Suzie QuintalNathan Reeves son un matrimonio de la Costa Dorada, en Australia, que decidieron aprovechar sus vacaciones para visitar a familiares en la isla Norfolk, ubicada a 1,600 km al noreste de Sidney.

Una de las paradas obligatorias del lugar son las playas paradisíacas de Emily Bay. Pero todo no es felicidad es ese hermoso lugar. O al menos así fue para Reeves, que cuando fue a nadar se dio cuenta que su anillo, valuado en más de 10 mil dólares, se había caído al mar. Justo un día antes de su segundo aniversario de bodas.

Suzie recordó que siempre le pide a su esposo que se quite la alianza antes de nadar, pero ese día no llegó a hacerlo. Después de buscarlo sin suerte, los habitantes de la isla les ofrecieron su ayuda y comenzaron a rastrearlo con detectores de metal.

Cinco meses más tarde, cuando la esperanza era mínima, una bucedora de la zona, llamada Susan Prior, encontró el anillo alrededor del cuello de un pez.

En ese momento recordó que una pareja perdió un anillo de matrimonio a principios de año y  logró rastrearlos a través de una página de Facebook.

En diálogo con Daily Mail Australia, Prior destacó que fue desgarrador ver al pez atrapado en el anillo. Además, contó que suele ver otros peces en aros de plástico, pero que esa fue la primera vez con un objeto metálico.

“El pez parece verse bien, pero en la medida que crezca, el anillo lo cortará”, dijo la buceadora.

El pez atrapado por el anillo.

La reacción del matrimonio

“A mi esposo no le preocupó, no entendió todo el alboroto. Sólo estoy preocupada por el pobre pez”, dijo Suzie 

"El anillo sólo se puede quitar atrapando el pez con una red y sacándolo suavemente", precisó.

La joven pareja todavía no pudo regresar a la isla de Norfolk, pero ahora están ansiosos de escuchar si el anillo fue recuperado. "Norfolk es realmente así de bueno", subrayó.

Peces en peligro

Este fue caso particular, pues los principales objetos en los que las especies marinas suelen quedar atrapadas son los aros de plástico, bolsas de plástico y en el útlimo tiempo, guantes de látex.

Una solución propuesta por diferentes organizaciones ambientalistas fue instar a la población a que corte los anillos en trozos pequeños antes de tirarlos a la basura, de esta forma se evitará que miles de peces queden atrapados y mueran.

Otra de las alternativas que surgieron en los últimos años fue la creación de aros biodegradables. Estos son a base de desechos de la fabricación de productos como la cerveza, tales residuos pueden ser ingeridos por los peces sin causarles daños.

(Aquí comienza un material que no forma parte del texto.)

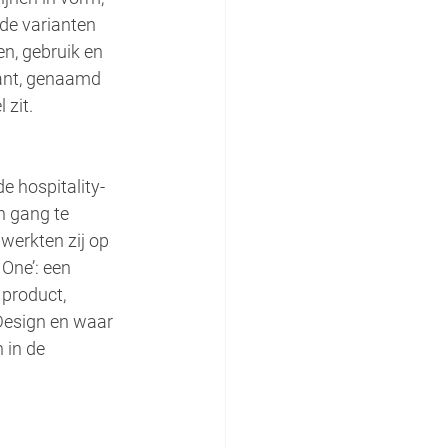
de varianten 
n, gebruik en 
ant, genaamd 
 zit.
e hospitality-
n gang te 
werkten zij op 
One’: een 
 product, 
Design en waar 
 in de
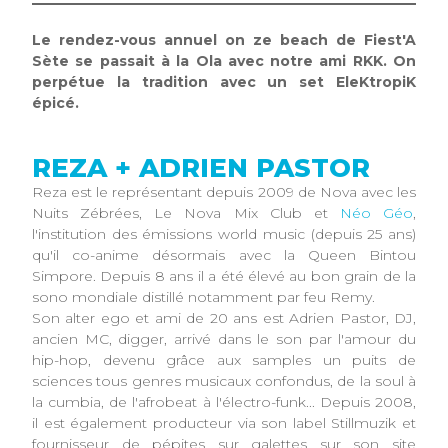
Le rendez-vous annuel on ze beach de Fiest'A
Sète se passait à la Ola avec notre ami RKK. On
perpétue la tradition avec un set EleKtropiK
épicé.
REZA + ADRIEN PASTOR
Reza est le représentant depuis 2009 de Nova avec les
Nuits Zébrées, Le Nova Mix Club et
Néo Géo
,
l'institution des émissions world music (depuis 25 ans)
qu'il co-anime désormais avec la Queen Bintou
Simpore. Depuis 8 ans il a été élevé au bon grain de la
sono mondiale distillé notamment par feu Remy.
Son alter ego et ami de 20 ans est Adrien Pastor, DJ,
ancien MC, digger, arrivé dans le son par l'amour du
hip-hop, devenu grâce aux samples un puits de
sciences tous genres musicaux confondus, de la soul à
la cumbia, de l'afrobeat à l'électro-funk... Depuis 2008,
il est également producteur via son label Stillmuzik et
fournisseur de pépites sur galettes sur son site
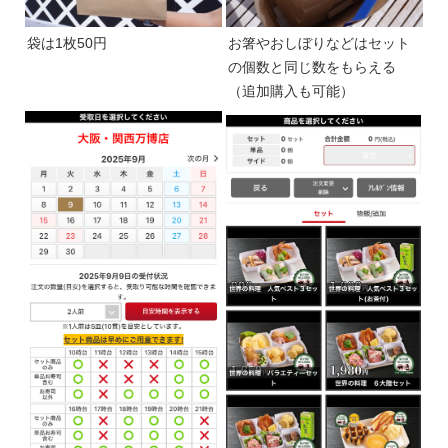
袋は1枚50円
お箸やおしぼりなどはセット
の個数と同じ数をもらえる
（追加購入も可能）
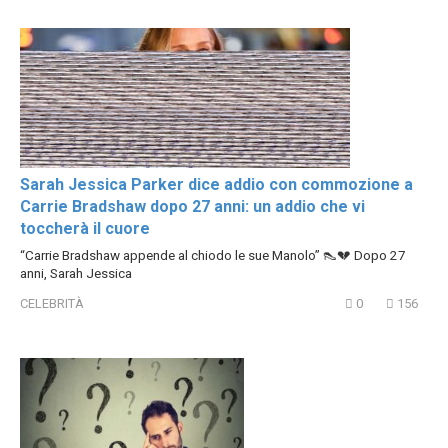
Sarah Jessica Parker dice addio con commozione a
Carrie Bradshaw dopo 27 anni: un addio che vi
toccherà il cuore
“Carrie Bradshaw appende al chiodo le sue Manolo” 👠💔 Dopo 27
anni, Sarah Jessica
CELEBRITÀ
0
156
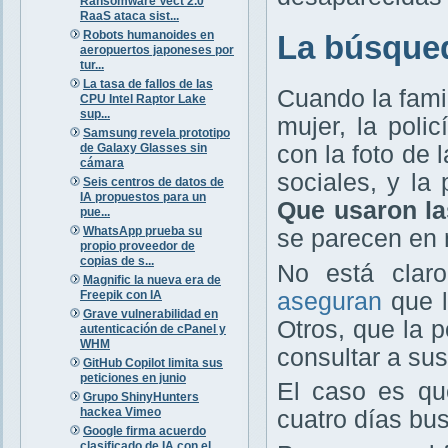
Ransomware Vect 2.0
RaaS ataca sist...
Robots humanoides en
La búsqued
aeropuertos japoneses por
tur...
La tasa de fallos de las
Cuando la fami
CPU Intel Raptor Lake
sup...
mujer, la polic
Samsung revela prototipo
de Galaxy Glasses sin
con la foto de 
cámara
sociales, y la
Seis centros de datos de
IA propuestos para un
Que usaron la
pue...
WhatsApp prueba su
se parecen en 
propio proveedor de
copias de s...
No está clar
Magnific la nueva era de
Freepik con IA
aseguran
que l
Grave vulnerabilidad en
Otros, que la p
autenticación de cPanel y
WHM
consultar a sus
GitHub Copilot limita sus
peticiones en junio
El caso es qu
Grupo ShinyHunters
hackea Vimeo
cuatro días bu
Google firma acuerdo
clasificado de IA con el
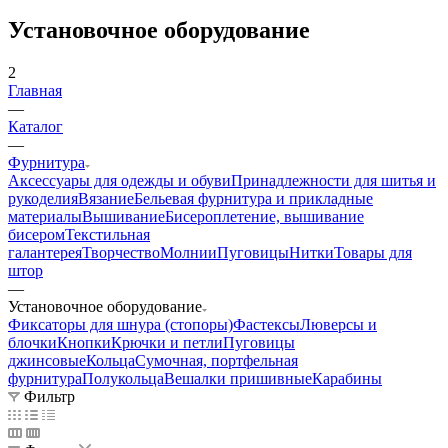
Установочное оборудование
2
Главная
—
Каталог
—
Фурнитура
Аксессуары для одежды и обуви
Принадлежности для шитья и
рукоделия
Вязание
Бельевая фурнитура и прикладные
материалы
Вышивание
Бисероплетение, вышивание
бисером
Текстильная
галантерея
Творчество
Молнии
Пуговицы
Нитки
Товары для
штор
—
Установочное оборудование
Фиксаторы для шнура (стопоры)
Фастексы
Люверсы и
блочки
Кнопки
Крючки и петли
Пуговицы
джинсовые
Кольца
Сумочная, портфельная
фурнитура
Полукольца
Вешалки пришивные
Карабины
Фильтр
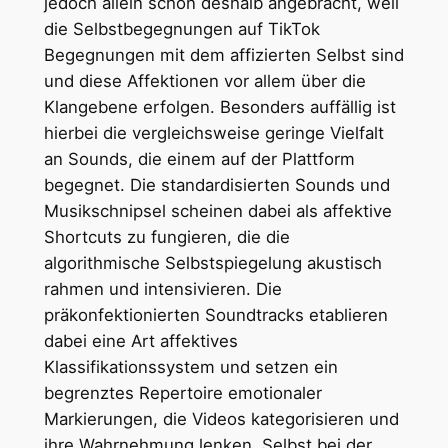
jedoch allein schon deshalb angebracht, weil
die Selbstbegegnungen auf TikTok
Begegnungen mit dem affizierten Selbst sind
und diese Affektionen vor allem über die
Klangebene erfolgen. Besonders auffällig ist
hierbei die vergleichsweise geringe Vielfalt
an Sounds, die einem auf der Plattform
begegnet. Die standardisierten Sounds und
Musikschnipsel scheinen dabei als affektive
Shortcuts zu fungieren, die die
algorithmische Selbstspiegelung akustisch
rahmen und intensivieren. Die
präkonfektionierten Soundtracks etablieren
dabei eine Art affektives
Klassifikationssystem und setzen ein
begrenztes Repertoire emotionaler
Markierungen, die Videos kategorisieren und
ihre Wahrnehmung lenken. Selbst bei der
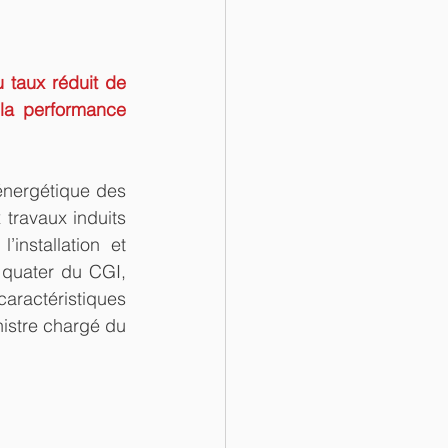
 taux réduit de 
la performance 
énergétique des 
travaux induits 
installation et 
 quater du CGI, 
actéristiques 
istre chargé du 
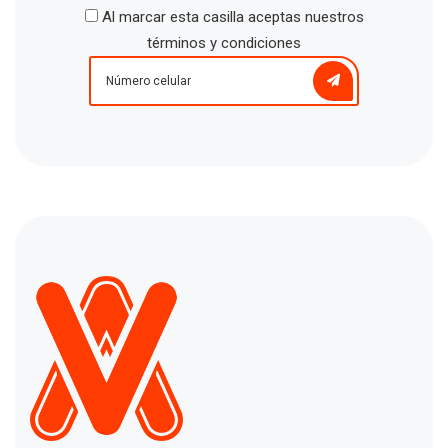
Al marcar esta casilla aceptas nuestros
términos y condiciones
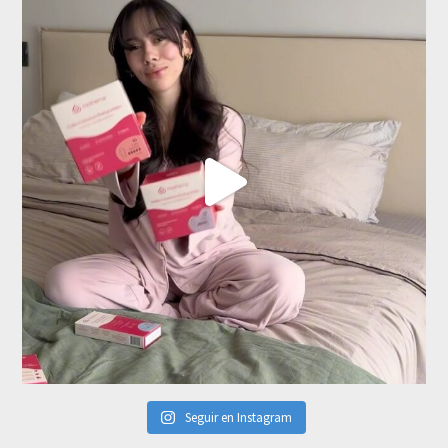
Seguir en Instagram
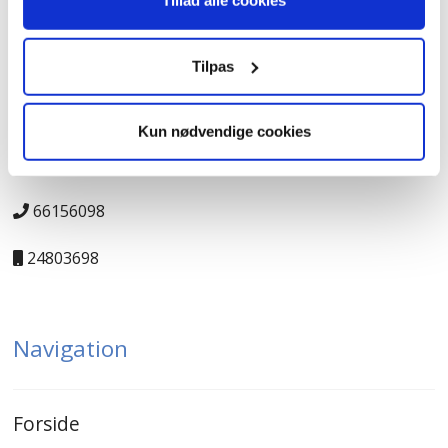
Tillad alle cookies
Kontakt
Tilpas
JK-Genbrugscenter
Kun nødvendige cookies
salg@jk-genbrugscenter.dk
66156098
24803698
Navigation
Forside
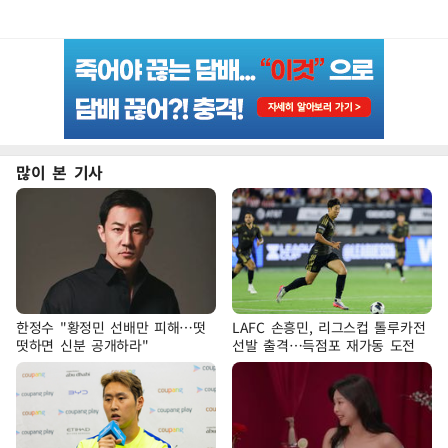
많이 본 기사
한정수 "황정민 선배만 피해…떳
LAFC 손흥민, 리그스컵 톨루카전
떳하면 신분 공개하라"
선발 출격…득점포 재가동 도전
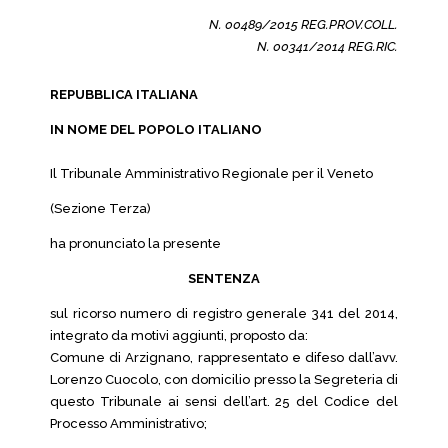
N. 00489/2015 REG.PROV.COLL.
N. 00341/2014 REG.RIC.
REPUBBLICA ITALIANA
IN NOME DEL POPOLO ITALIANO
Il Tribunale Amministrativo Regionale per il Veneto
(Sezione Terza)
ha pronunciato la presente
SENTENZA
sul ricorso numero di registro generale 341 del 2014,
integrato da motivi aggiunti, proposto da:
Comune di Arzignano, rappresentato e difeso dall’avv.
Lorenzo Cuocolo, con domicilio presso la Segreteria di
questo Tribunale ai sensi dell’art. 25 del Codice del
Processo Amministrativo;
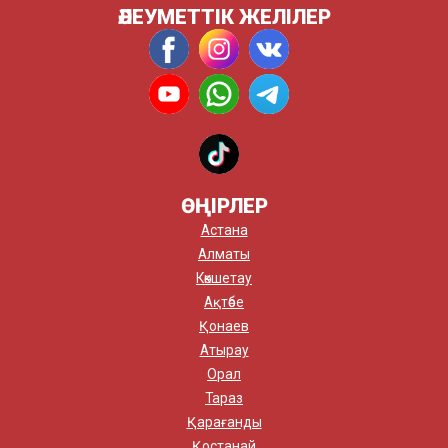
ӘЛЕУМЕТТІК ЖЕЛІЛЕР
ӨҢІРЛЕР
Астана
Алматы
Көкшетау
Ақтөбе
Қонаев
Атырау
Орал
Тараз
Қарағанды
Қостанай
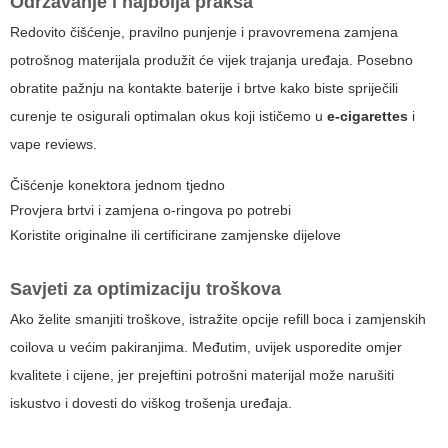
Održavanje i najbolja praksa
Redovito čišćenje, pravilno punjenje i pravovremena zamjena
potrošnog materijala produžit će vijek trajanja uređaja. Posebno
obratite pažnju na kontakte baterije i brtve kako biste spriječili
curenje te osigurali optimalan okus koji ističemo u
e-cigarettes
i
vape reviews
.
Čišćenje konektora jednom tjedno
Provjera brtvi i zamjena o-ringova po potrebi
Koristite originalne ili certificirane zamjenske dijelove
Savjeti za optimizaciju troškova
Ako želite smanjiti troškove, istražite opcije refill boca i zamjenskih
coilova u većim pakiranjima. Međutim, uvijek usporedite omjer
kvalitete i cijene, jer prejeftini potrošni materijal može narušiti
iskustvo i dovesti do viškog trošenja uređaja.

Otra propuesta fue en 1989 cuando la Agencia de Protección Ambiental de Estados Unidos dictó un reglamento para que estos anillos se fabricaran con materiales fotodegradables, que se descomponen gracias a los efectos de las radiaciones ultravioleta del sol.

Por otra parte, el Covid generó un fuerte incremento en los volumenes de residuos que terminan en el mar, tales como mascarillas, guantes, y botellas de productos desinfectantes. Cerca del 75 por ciento del plástico que produjo la pandemia llegó al mar y otros vertederos.